▶ [SOURCE EXTRACT]
◇ ◇ ◇ ◇ ◇ ◇ ◇
Petrello, the Nabors CEO, was company president when the oil and gas driller switched its address from Houston to Bermuda in 2002. Petrello stayed put. According to the Houston Press, Petrello owns a 17,000-square-foot mansion in Houston’s oak- lined Shadyside enclave.

Swiss Address
In Minnesota, Hogan scored a Swiss address for Pentair through a 2012 merger with a unit of Tyco, which had obtained a foreign domicile under Kozlowski years earlier. The same year, Hogan was chosen the Minneapolis/St. Paul Business Journal executive of the year. He ascended to chairmanship of the regional Fed bank in 2014. His company makes pumps, valves, and filters and employs more than 30,000.

Rebecca Osborn, a Pentair spokeswoman, said in a statement that the transaction with Tyco “necessitated” retaining the Swiss domicile. “More than two-thirds of our employees work outside the United States and at the time of the merger, 60 percent of the combined company’s revenues were generated outside the U.S.,” she said.
◇ ◇ ◇ ◇ ◇ ◇ ◇
Dataset records:
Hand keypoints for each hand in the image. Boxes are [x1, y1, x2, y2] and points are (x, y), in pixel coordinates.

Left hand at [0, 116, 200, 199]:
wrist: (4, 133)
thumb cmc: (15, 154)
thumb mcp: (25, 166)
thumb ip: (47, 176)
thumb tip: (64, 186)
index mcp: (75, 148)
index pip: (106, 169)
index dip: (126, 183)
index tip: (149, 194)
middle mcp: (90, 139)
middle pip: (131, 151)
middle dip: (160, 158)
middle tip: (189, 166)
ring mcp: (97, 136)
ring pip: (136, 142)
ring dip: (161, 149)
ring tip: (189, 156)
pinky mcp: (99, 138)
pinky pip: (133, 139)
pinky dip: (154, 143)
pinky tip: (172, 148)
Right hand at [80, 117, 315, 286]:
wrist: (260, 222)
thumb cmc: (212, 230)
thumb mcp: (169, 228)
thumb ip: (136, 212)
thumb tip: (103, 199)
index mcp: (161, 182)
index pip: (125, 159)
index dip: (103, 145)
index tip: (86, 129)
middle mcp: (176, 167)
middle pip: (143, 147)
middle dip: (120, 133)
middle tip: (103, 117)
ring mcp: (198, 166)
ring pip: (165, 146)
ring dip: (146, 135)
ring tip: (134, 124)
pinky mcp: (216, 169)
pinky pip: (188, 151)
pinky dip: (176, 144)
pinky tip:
◇ ◇ ◇ ◇ ◇ ◇ ◇
▶ [REQUIREMENT] Copy word for word the stretch of the excerpt on Nabors and Pentair from "Petrello, the Nabors" through "more than 30,000.". You won't need the rows at all.

▶ [REPLY]
Petrello, the Nabors CEO, was company president when the oil and gas driller switched its address from Houston to Bermuda in 2002. Petrello stayed put. According to the Houston Press, Petrello owns a 17,000-square-foot mansion in Houston’s oak- lined Shadyside enclave.

Swiss Address
In Minnesota, Hogan scored a Swiss address for Pentair through a 2012 merger with a unit of Tyco, which had obtained a foreign domicile under Kozlowski years earlier. The same year, Hogan was chosen the Minneapolis/St. Paul Business Journal executive of the year. He ascended to chairmanship of the regional Fed bank in 2014. His company makes pumps, valves, and filters and employs more than 30,000.